Your goal: Update the mailing-list post by reproducing everything from "Mon Oct 7 17:44:39" down to "Re: [Gambas-user] [slightly OT] No Problem with Gambas or MySql!", with "Lovely" replaced by "Brilliant".
____ Text excerpt
[Gambas-user] [slightly OT] No Problem with Gambas or MySql!

Mon Oct 7 17:44:39 CEST 2013

Lovely


---------- Original Message -----------
From: Caveat <Gambas at ...1950...>
To: gambas-user at lists.sourceforge.net
Sent: Mon, 07 Oct 2013 14:04:55 +0200
Subject: Re: [Gambas-user] [slightly OT] No Problem with Gambas or MySql!

> Thanks Randall, we got some great discussions going here.  I think the 
> closing paragraph sums it up quite well...
> 
> "
> 
> So err on the side of caution and normalize your data until you have
> the experience needed to know when to break the rules. If you always
> normalize your data you will be correct 99.999991 percent of the time. That
> last 0.000009 percent of the time you may never get to....
> 
> "
> 
> Of course, as I later said, my pennies example was a prime candidate for 
> normalisation!  And, I think, the case Willy is dealing with would have 
> been normalised (in an ideal world) from:
> 
> | ID  | Gewicht |
>    345	 100
>    345	 100
>    345	 50
>    347	 200
>    347	 200
>    347	 200
>    347	 200
> 
> to:
> 
> | ID  | Gewicht |  Count  |
>    345	100		2
>    345	50		1
>    347	200		4
> 
> with a Primary Key composed of ID and gewicht (weight).
> But, Willy is working with a legacy system, and we don't know for sure 
> why someone decided to make (for example) 4 identical 347-200 rows, 
> instead of one 347-200 row with a count of 4.  Perhaps it's a very busy 
> system and the designer thought having many people able to create and 
> delete arbitrary numbers of ID-weight rows would make it easier to 
> manage the counts/weights in a system with many concurrent users, rather 
> than having people queue up to modify the count on a normalised 347-200 
> row?  Who knows!
________
____ Exercise data
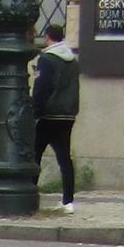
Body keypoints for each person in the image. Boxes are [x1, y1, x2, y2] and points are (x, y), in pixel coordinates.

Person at [31, 22, 81, 210]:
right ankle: (68, 201)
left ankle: (31, 194)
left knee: (35, 154)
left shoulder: (47, 59)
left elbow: (41, 88)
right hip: (67, 114)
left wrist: (35, 111)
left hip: (49, 114)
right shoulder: (72, 60)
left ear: (46, 38)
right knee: (64, 158)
________
Exercise result:
Mon Oct 7 17:44:39 CEST 2013

Brilliant


---------- Original Message -----------
From: Caveat <Gambas at ...1950...>
To: gambas-user at lists.sourceforge.net
Sent: Mon, 07 Oct 2013 14:04:55 +0200
Subject: Re: [Gambas-user] [slightly OT] No Problem with Gambas or MySql!